(Passage for review)

Mirror, mirror: Body image, for better or worse

I was a pre-teen when the British model Twiggy hit the magazines back in the sixties. I clearly remember the attention that this first “supermodel” got for her boyish figure as she became the darling of fashion magazines. Just as I was heading into that time of life when girls become preoccupied with their appearance, we were suddenly being told that the feminine ideal was a teenager who was 5’6” and weighed less than 100 pounds. I don’t care how small your frame is, that is a body type that allows for none of the normal curves that an adolescent girl should be developing.

When it comes to the “ideal” body, fashion trends come and go, more so for women than for men. One era embraces the curves of Marilyn Monroe, another the androgynous look of Twiggy. The pendulum seems to swing back and forth, and the airbrushed magazine photos correct any “flaws,” providing us with images that seem impossible to live up to. So how does all this impact body image for the rest of us mere mortals?

The concept of body image includes not only the mental picture of ourselves that we each carry around in our minds, but also how we feel about our appearance, our assumptions about how others view us, how we think and talk to ourselves about our physical characteristics, and how it feels to inhabit this body as we go about daily life. Having a positive body image doesn’t mean that you think you’re the perfect physical specimen who should be gracing magazine covers. It just means that most of the time you see yourself fairly accurately, and that you feel comfortable in your body and relatively good about the way you look. You may not be thrilled with the pear-shaped figure that you inherited from your mother and grandmother, but you’re happy that you also share their beautiful brown eyes or shapely legs. You make the best of the total picture and you don’t lose much sleep over it.

Body image is shaped by many factors, both personal and cultural. We get direct and indirect messages about body image from TV, magazines, movies and other media. You need go no further than the corner newsstand to see cover photos of slender women and men with six-pack abs that help to shape our ideas about what we “should” look like.

But it’s not just media that shape our body image. The people around us influence it, sometimes for the positive, sometimes for the negative. Since I have been working in the area of weight management for many years, I’ve heard countless painful childhood recollections of being sent to “fat camp” by well-intentioned, concerned parents; of being teased or bullied by classmates for being overweight; of the pain of the so-called compliment that one has “such a pretty face,” with its unspoken reference to the not-so-pretty body that it’s attached to.

(End Passage for review)
(Extracted material)

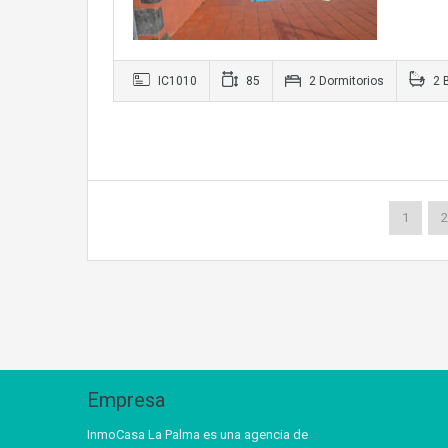
IC1010
85
2 Dormitorios
2 
1
2
Empresa
InmoCasa La Palma es una agencia de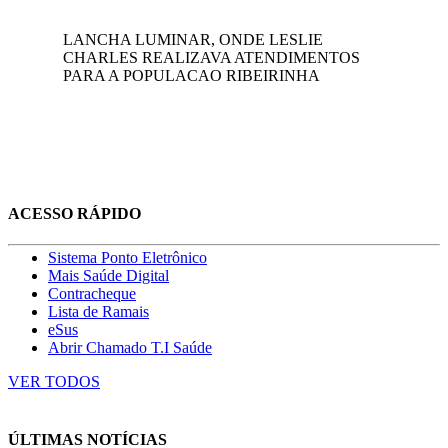
LANCHA LUMINAR, ONDE LESLIE
CHARLES REALIZAVA ATENDIMENTOS
PARA A POPULACAO RIBEIRINHA
ACESSO RÁPIDO
Sistema Ponto Eletrônico
Mais Saúde Digital
Contracheque
Lista de Ramais
eSus
Abrir Chamado T.I Saúde
VER TODOS
ÚLTIMAS NOTÍCIAS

(End Extracted material)

§ Parts of the exercise:
1. Decide whether each statement agrees with the body image piece, answering yes or no and quoting the words from the piece that settle it. (a) The piece describes the feminine ideal of that time as a teenager who was 5’6” and weighed under 100 pounds. (b) According to the piece, trends in the "ideal" body shift more for men than for women. (c) The piece says that having a positive body image means believing you are the perfect physical specimen.
2. Write the next part of the body image piece, picking up after its final paragraph.

§ Answers:
1.
(a) Yes: "the feminine ideal was a teenager who was 5’6” and weighed less than 100 pounds."
(b) No: "fashion trends come and go, more so for women than for men."
(c) No: "Having a positive body image doesn’t mean that you think you’re the perfect physical specimen who should be gracing magazine covers."

2.
Peers, friends and romantic partners help to shape our body image. Conversations about clothes, looks, attractiveness, strength, fitness, and athletic ability all reflect our body consciousness. The normal aging process influences body image as we pass through phases of life: during adolescence, it’s the awkwardness of rapid changes as we morph into adults; pregnancy can do a number on body image, especially when the weight doesn’t come off after that bundle of joy arrives. Menopausal women often complain of “shifting” of certain areas even without weight gain; and if we’re lucky enough to make it to old age, we may look in the mirror and think, “”How the heck did that happen?”

So, how can we embrace, or at least come to a truce with, our own bodies? Try a few of these strategies and see if they have a positive impact on how you see yourself.

  • Stop the trash talk. Listen to how you talk to yourself about how you look, especially if there’s an abundance of criticism (“I hate my thighs.” “I’ve got to lose this gut.” “I know I’m going to be the fattest one at this party.”) Beautiful comes in many different shapes, sizes, colors, heights and ages — look for it in others and in yourself.
  • Realize that there are certain things you cannot change. Let’s face it, you are not going to get any taller in your 20s or 30s. Everyone has a certain body type, whether it’s muscular, lanky, top-heavy or “big-boned.” This doesn’t mean that we can’t make some modifications with diet and exercise, but there’s a genetic inheritance that sets the stage. Rather than clinging to unrealistic expectations, strive for your own personal best.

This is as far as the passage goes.